* **Plain-text document sources**:
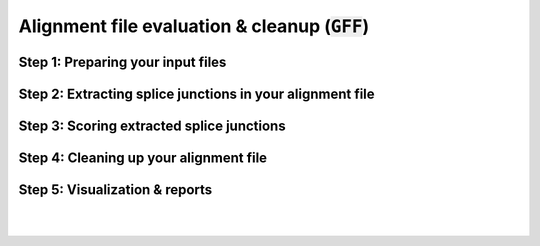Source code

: .. _alignment-detailed-section:

Alignment file evaluation & cleanup (:code:`GFF`)
=================================================


Step 1: Preparing your input files
+++++++++++++++++++++++++++++++++++

Step 2: Extracting splice junctions in your alignment file
+++++++++++++++++++++++++++++++++++


Step 3: Scoring extracted splice junctions
+++++++++++++++++++++++++++++++++++


Step 4: Cleaning up your alignment file
+++++++++++++++++++++++++++++++++++

Step 5: Visualization & reports
+++++++++++++++++++++++++++++++++++

|
|
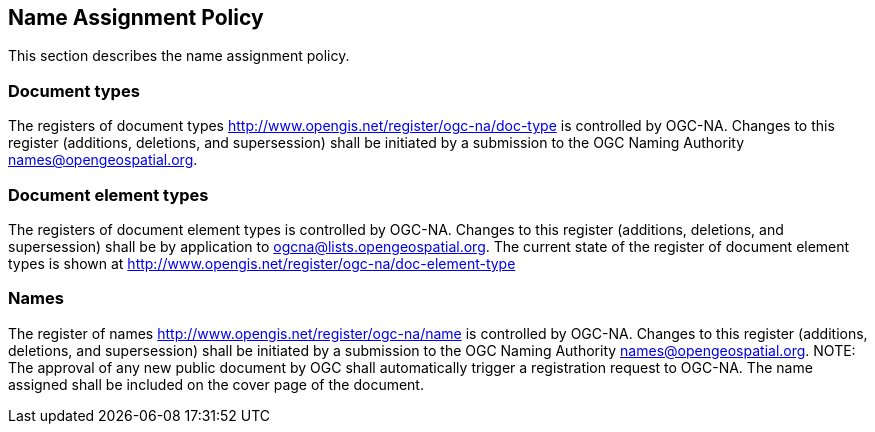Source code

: == Name Assignment Policy

This section describes the name assignment policy.

=== Document types

The registers of document types http://www.opengis.net/register/ogc-na/doc-type is controlled by OGC-NA. Changes to this register (additions, deletions, and supersession) shall be initiated by a submission to the OGC Naming Authority names@opengeospatial.org.

=== Document element types

The registers of document element types is controlled by OGC-NA. Changes to this register (additions, deletions, and supersession) shall be by application to ogcna@lists.opengeospatial.org.  The current state of the register of document element types is shown at http://www.opengis.net/register/ogc-na/doc-element-type

=== Names

The register of names http://www.opengis.net/register/ogc-na/name is controlled by OGC-NA. Changes to this register (additions, deletions, and supersession) shall be initiated by a submission to the OGC Naming Authority names@opengeospatial.org.  NOTE: The approval of any new public document by OGC shall automatically trigger a registration request to OGC-NA. The name assigned shall be included on the cover page of the document.
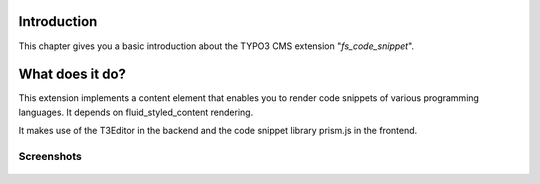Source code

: ﻿.. ==================================================
.. FOR YOUR INFORMATION
.. --------------------------------------------------
.. -*- coding: utf-8 -*- with BOM.

.. _introduction:

Introduction
============

.. only:: html

This chapter gives you a basic introduction about the TYPO3 CMS extension "*fs_code_snippet*".


.. _introduction-what:

What does it do?
================
This extension implements a content element that enables you to render code snippets of various
programming languages. It depends on fluid_styled_content rendering.

It makes use of the T3Editor in the backend and the code snippet library prism.js in the frontend.

.. _screenshots:

Screenshots
-----------

.. figure:: ./screenshot.png
   :width: 600px
   :alt: Code Snippet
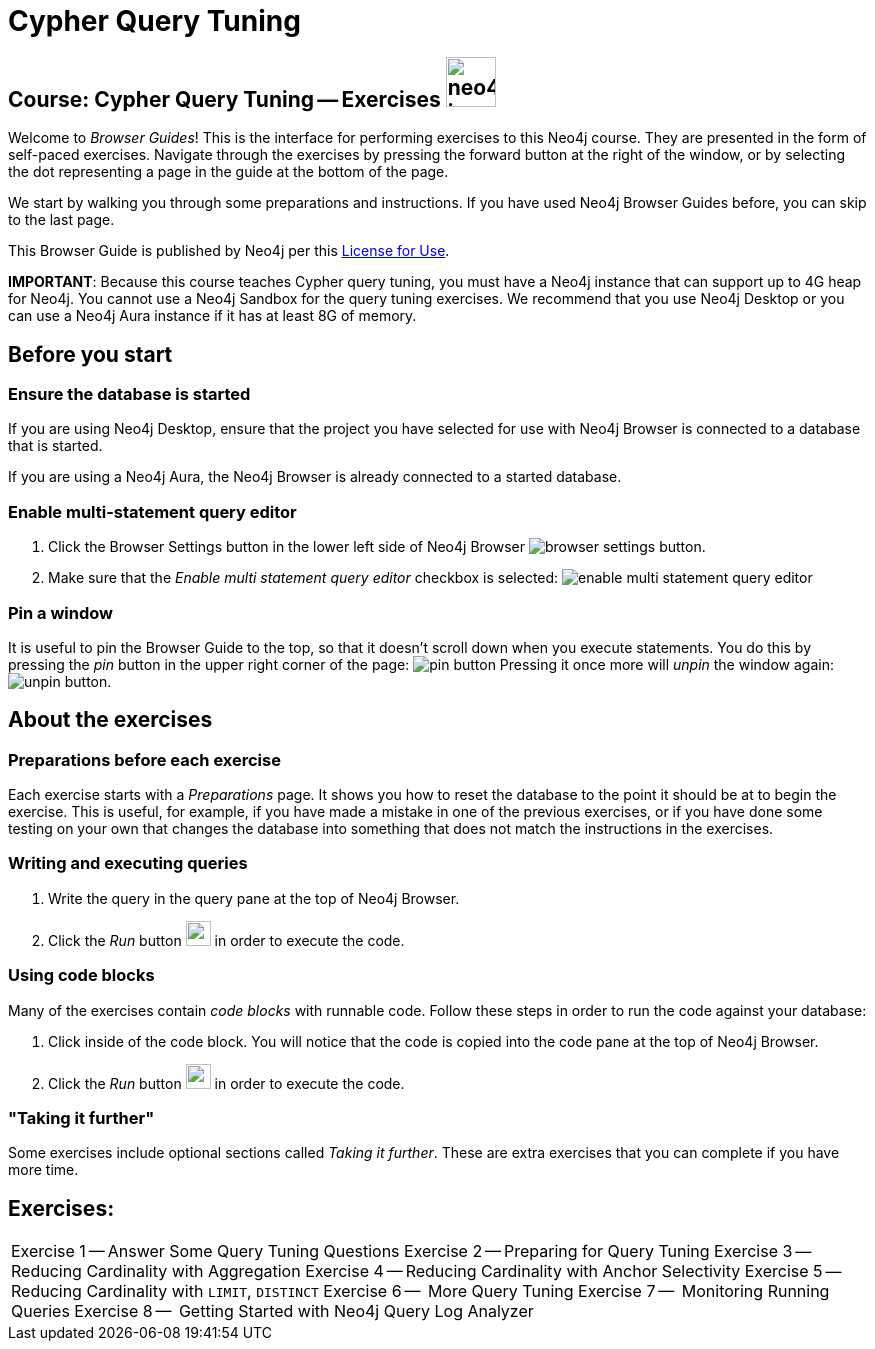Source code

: = Cypher Query Tuning

== Course: Cypher Query Tuning -- Exercises image:neo4j-icon.png[width=50]

Welcome to _Browser Guides_!
This is the interface for performing exercises to this Neo4j course.
They are presented in the form of self-paced exercises.
Navigate through the exercises by pressing the forward button at the right of the window, or by selecting the dot representing a page in the guide at the bottom of the page.

We start by walking you through some preparations and instructions.
If you have used Neo4j Browser Guides before, you can skip to the last page.

This Browser Guide is published by Neo4j per this https://neo4j.com/docs/license/[License for Use^].

*IMPORTANT*: Because this course teaches Cypher query tuning, you must have a Neo4j instance that can support up to 4G heap for Neo4j. You cannot use a Neo4j Sandbox for the query tuning exercises. We recommend that you use Neo4j Desktop or you can use a Neo4j Aura instance if it has at least 8G of memory.

== Before you start

=== Ensure the database is started

If you are using Neo4j Desktop, ensure that the project you have selected for use with Neo4j Browser is connected to a database that is started.

If you are using a Neo4j Aura, the Neo4j Browser is already connected to a started database.

=== Enable multi-statement query editor

. Click the Browser Settings button in the lower left side of Neo4j Browser image:browser-settings-button.png[].
. Make sure that the _Enable multi statement query editor_ checkbox is selected: image:enable-multi-statement-query-editor.png[]

=== Pin a window

It is useful to pin the Browser Guide to the top, so that it doesn't scroll down when you execute statements.
You do this by pressing the _pin_ button in the upper right corner of the page: image:pin-button.png[]
Pressing it once more will _unpin_ the window again: image:unpin-button.png[].

== About the exercises

=== Preparations before each exercise

Each exercise starts with a _Preparations_ page.
It shows you how to reset the database to the point it should be at to begin the exercise.
This is useful, for example, if you have made a mistake in one of the previous exercises, or if you have done some testing on your own that changes the database into something that does not match the instructions in the exercises.


=== Writing and executing queries

. Write the query in the query pane at the top of Neo4j Browser.
. Click the _Run_ button image:run-button.png[width=25] in order to execute the code.


=== Using code blocks

Many of the exercises contain _code blocks_ with runnable code.
Follow these steps in order to run the code against your database:

. Click inside of the code block.
You will notice that the code is copied into the code pane at the top of Neo4j Browser.
. Click the _Run_ button image:run-button.png[width=25] in order to execute the code.


=== "Taking it further"

Some exercises include optional sections called _Taking it further_.
These are extra exercises that you can complete if you have more time.


== Exercises:

ifdef::env-guide[]
[cols=1, frame=none]
|===
pass:a[<a play-topic='{guides}/01.html'>Exercise 1</a>] --  Answer Some Query Tuning Questions
pass:a[<a play-topic='{guides}/02.html'>Exercise 2</a>] --  Preparing for Query Tuning
pass:a[<a play-topic='{guides}/03.html'>Exercise 3</a>] --  Reducing Cardinality with Aggregation
pass:a[<a play-topic='{guides}/04.html'>Exercise 4</a>] --  Reducing Cardinality with Anchor Selectivity
pass:a[<a play-topic='{guides}/05.html'>Exercise 5</a>] --  Reducing Cardinality with `LIMIT`, `DISTINCT`
pass:a[<a play-topic='{guides}/06.html'>Exercise 6</a>] --  More Query Tuning
pass:a[<a play-topic='{guides}/07.html'>Exercise 7</a>] --  Monitoring Running Queries
pass:a[<a play-topic='{guides}/08.html'>Exercise 8</a>] --  Getting Started with Neo4j Query Log Analyzer
|===
endif::[]


ifndef::env-guide[]
[cols=1, frame=none]
|===
Exercise 1 -- Answer Some Query Tuning Questions
Exercise 2 -- Preparing for Query Tuning
Exercise 3 -- Reducing Cardinality with Aggregation
Exercise 4 -- Reducing Cardinality with Anchor Selectivity
Exercise 5 -- Reducing Cardinality with `LIMIT`, `DISTINCT`
Exercise 6 --  More Query Tuning
Exercise 7 --  Monitoring Running Queries
Exercise 8 --  Getting Started with Neo4j Query Log Analyzer
|===
endif::[]

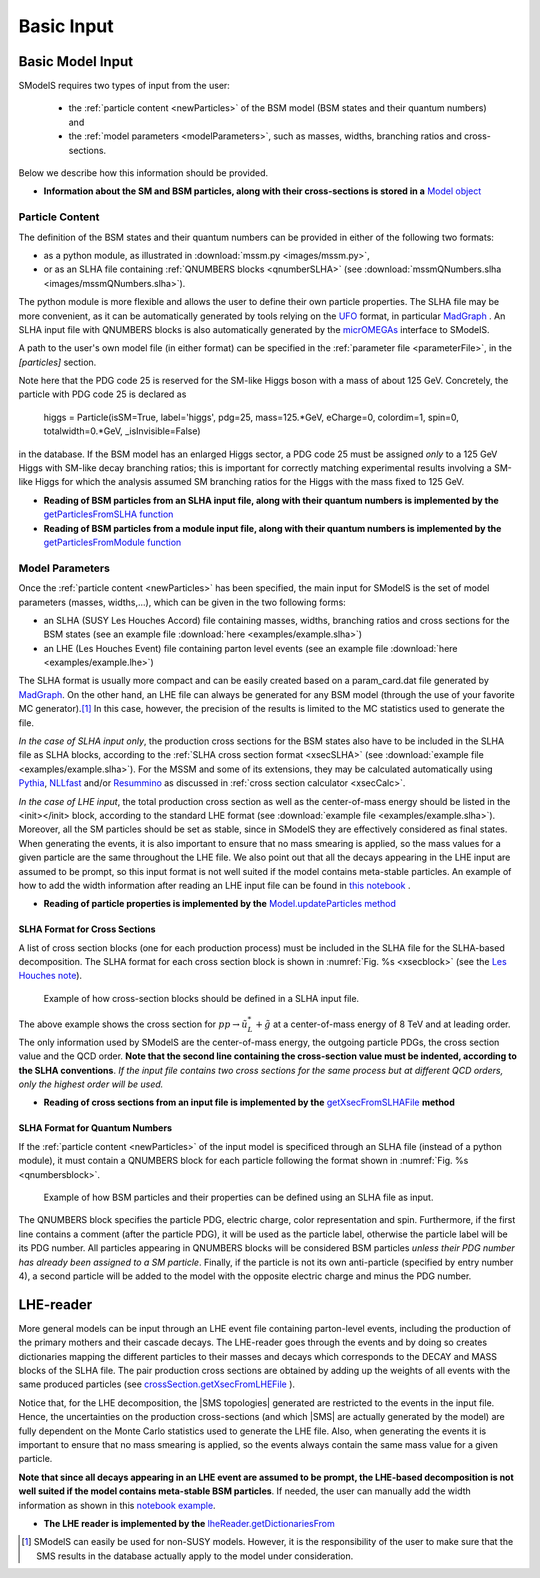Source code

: .. index:: Basic Input

.. |SMS| replace:: :ref:`SMS <SMS>`
.. |SMS topology| replace:: :ref:`SMS topology <SMS>`
.. |SMS topologies| replace:: :ref:`SMS topologies <SMS>`


.. _basicInput:

Basic Input
===========

Basic Model Input
-----------------

SModelS requires two types of input from the user:

 * the :ref:`particle content <newParticles>` of the BSM model (BSM states and their quantum numbers) and
 * the :ref:`model parameters <modelParameters>`, such as masses, widths, branching ratios and cross-sections.

Below we describe how this information should be provided.

* **Information about the SM and BSM particles, along with their cross-sections is stored in a** `Model object <base.html#base.model.Model>`_

.. _newParticles:

Particle Content
^^^^^^^^^^^^^^^^

The definition of the BSM states and their quantum numbers can be
provided in either of the following two formats:

* as a python module, as illustrated in :download:`mssm.py <images/mssm.py>`,
* or as an SLHA file containing :ref:`QNUMBERS blocks <qnumberSLHA>` (see :download:`mssmQNumbers.slha <images/mssmQNumbers.slha>`).

The python module is more flexible and allows the user to define their own particle properties.
The SLHA file may be more convenient, as it can be automatically generated by tools relying on the `UFO <https://arxiv.org/abs/1108.2040>`_ format, in particular `MadGraph <https://launchpad.net/mg5amcnlo>`_ . 
An SLHA input file with QNUMBERS blocks is also automatically generated by the `micrOMEGAs <https://lapth.cnrs.fr/micromegas/>`_ interface to SModelS.

A path to the user's own model file (in either format) can be specified
in the :ref:`parameter file <parameterFile>`, in the *[particles]* section. 

Note here that the PDG code 25 is reserved for the SM-like Higgs boson with a mass of about 125 GeV. Concretely, the particle with PDG code 25 is declared as

     higgs = Particle(isSM=True, label='higgs', pdg=25, mass=125.*GeV, eCharge=0, colordim=1, spin=0, totalwidth=0.*GeV, _isInvisible=False)

in the database. 
If the BSM model has an enlarged Higgs sector, a PDG code 25 must be assigned *only* to a 125 GeV Higgs with SM-like decay branching ratios; this is important for correctly matching experimental results involving a SM-like Higgs for which the analysis assumed SM branching ratios for the Higgs with the mass fixed to 125 GeV.


* **Reading of BSM particles from an SLHA input file, along with their quantum numbers is implemented by the** `getParticlesFromSLHA function <particlesLoader.html#particlesLoader.getParticlesFromSLHA>`_

* **Reading of BSM particles from a module input file, along with their quantum numbers is implemented by the** `getParticlesFromModule function <particlesLoader.html#particlesLoader.getParticlesFromModule>`_


.. _modelParameters:

Model Parameters
^^^^^^^^^^^^^^^^

Once the :ref:`particle content <newParticles>` has been specified,
the main input for SModelS is the set of model parameters (masses, widths,...), which can be
given in the two following forms:

* an SLHA (SUSY Les Houches Accord) file containing masses, widths, branching ratios and cross sections for the BSM states
  (see an example file :download:`here <examples/example.slha>`)
* an LHE (Les Houches Event) file containing parton level events
  (see an example file :download:`here <examples/example.lhe>`)

The SLHA format is usually more compact and can be easily created based on a param_card.dat file generated by `MadGraph <https://launchpad.net/mg5amcnlo>`_. On the other hand, an LHE file can always
be generated for any BSM model (through the use of your favorite MC generator).\ [#f1]_ In this case, however,
the precision of the results is limited to the MC statistics used to generate the file.

*In the case of SLHA input only*, the production cross sections for the BSM states also have to be included
in the SLHA file as SLHA blocks, according to the :ref:`SLHA cross section format <xsecSLHA>`
(see :download:`example file <examples/example.slha>`).
For the MSSM and some of its extensions, they may
be calculated automatically using `Pythia <http://home.thep.lu.se/~torbjorn/Pythia.html>`_, 
`NLLfast <http://pauli.uni-muenster.de/~akule_01/nllwiki/index.php/NLL-fast>`_ and/or 
`Resummino <https://resummino.hepforge.org>`_ 
as discussed in :ref:`cross section calculator <xsecCalc>`.


*In the case of LHE input*, the total production cross section as well as
the center-of-mass energy should be listed in the <init></init> block, according to the standard LHE format
(see :download:`example file <examples/example.slha>`).
Moreover, all the SM particles should be set as stable, since
in SModelS they are effectively considered as final states.
When generating the events, it is also important to ensure that no mass smearing is applied, so the mass
values for a given particle are the same throughout the LHE file.
We also point out that all the decays appearing in the LHE input are assumed to be prompt, so
this input format is not well suited if the model contains meta-stable particles.
An example of how to add the width information after reading an LHE input file can be found in `this notebook <lheLLPExample.html>`_ .


* **Reading of particle properties is implemented by the** `Model.updateParticles method <base.html#base.model.Model.updateParticles>`_


.. _xsecSLHA:


SLHA Format for Cross Sections
""""""""""""""""""""""""""""""

A list of cross section blocks (one for each production process)
must be included in the SLHA file for the SLHA-based decomposition.
The SLHA format for each cross section block is shown in :numref:`Fig. %s <xsecblock>`
(see the `Les Houches note <http://phystev.cnrs.fr/wiki/2013:groups:tools:slha>`_).

.. _xsecblock:

.. figure:: images/xsecBlock.png
   :width: 100%

   Example of how cross-section blocks should be defined in a SLHA input file.

The above example shows the cross section for :math:`pp \rightarrow \tilde{u}_L^* + \tilde{g}`
at a center-of-mass energy of 8 TeV and at leading order.
The only information used by SModelS are the center-of-mass energy, the outgoing particle PDGs, the cross section value
and the QCD order. **Note that the second line containing the cross-section value must be indented, according to the SLHA conventions**. *If the input file contains two cross sections for the same process  but at different QCD orders, only
the highest order will be used.*

* **Reading of cross sections from an input file is
  implemented by the** `getXsecFromSLHAFile <base.html#base.crossSection.getXsecFromSLHAFile>`_ **method**


.. _qnumberSLHA:

SLHA Format for Quantum Numbers
"""""""""""""""""""""""""""""""

If the :ref:`particle content <newParticles>` of the input model is specificed through
an SLHA file (instead of a python module), it must contain a QNUMBERS block for each particle
following the format shown in :numref:`Fig. %s <qnumbersblock>`.

.. _qnumbersblock:

.. figure:: images/qnumbersBlockB.png
   :width: 50%

   Example of how BSM particles and their properties can be defined using an SLHA file as input.

The QNUMBERS block specifies the particle PDG, electric charge, color representation and spin.
Furthermore, if the first line contains a comment (after the particle PDG), it will be used
as the particle label, otherwise the particle label will be its PDG number.
All particles appearing in QNUMBERS blocks will be considered BSM particles *unless their PDG number has already been assigned to a SM particle*.
Finally, if the particle is not its own anti-particle (specified by entry number 4),
a second particle will be added to the model with the opposite electric charge
and minus the PDG number.

.. _lhereader:

LHE-reader
----------

More general models can be input through an LHE event file containing parton-level events, including the production of the primary
mothers and their cascade decays.
The LHE-reader goes through the events and by doing so creates dictionaries mapping the different particles to their masses and
decays which corresponds to the DECAY and MASS blocks of the SLHA file.
The pair production cross sections are obtained by adding up the weights
of all events with the same produced particles
(see `crossSection.getXsecFromLHEFile <theory.html#theory.crossSection.getXsecFromLHEFile>`_ ).

Notice that, for the LHE decomposition, the |SMS topologies| generated are restricted to the events in the input file. Hence,
the uncertainties on the production cross-sections (and which |SMS| are actually generated by the model)
are fully dependent on the Monte Carlo statistics used to generate the LHE file.
Also, when generating the events it is important to ensure that no mass smearing is applied, so the events
always contain the same mass value for a given particle.

**Note that since all decays appearing in an LHE event are assumed to be prompt, the LHE-based
decomposition  is not well suited if the model contains meta-stable BSM particles**. If needed,
the user can manually add the width information as shown in this `notebook example <lheLLPExample.html>`_.


* **The LHE reader is implemented by the** `lheReader.getDictionariesFrom <base.html#base.lheReader.getDictionariesFrom>`_




.. [#f1] SModelS can easily be used for non-SUSY models.
   However, it is the responsibility of the user to make sure that the SMS results
   in the database actually apply to the model under consideration.
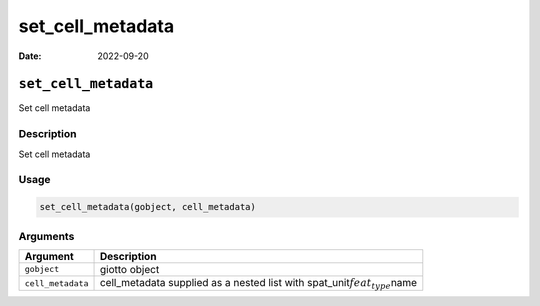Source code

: =================
set_cell_metadata
=================

:Date: 2022-09-20

``set_cell_metadata``
=====================

Set cell metadata

Description
-----------

Set cell metadata

Usage
-----

.. code:: r

   set_cell_metadata(gobject, cell_metadata)

Arguments
---------

+-------------------------------+--------------------------------------+
| Argument                      | Description                          |
+===============================+======================================+
| ``gobject``                   | giotto object                        |
+-------------------------------+--------------------------------------+
| ``cell_metadata``             | cell_metadata supplied as a nested   |
|                               | list with                            |
|                               | spat_unit\ :math:`feat_type`\ name   |
+-------------------------------+--------------------------------------+
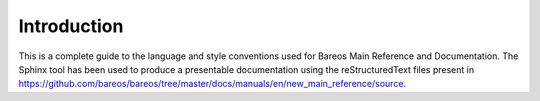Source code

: Introduction
============

This is a complete guide to the language and style conventions used for Bareos Main Reference and Documentation. The Sphinx tool has been used to produce a presentable documentation using the reStructuredText files present in https://github.com/bareos/bareos/tree/master/docs/manuals/en/new_main_reference/source\ .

* **Prompt**:
Looking at the entries above, copy out every line in which "splice" occurs.

* **Result**:
Step 2: Extracting splice junctions in your alignment file
Step 3: Scoring extracted splice junctions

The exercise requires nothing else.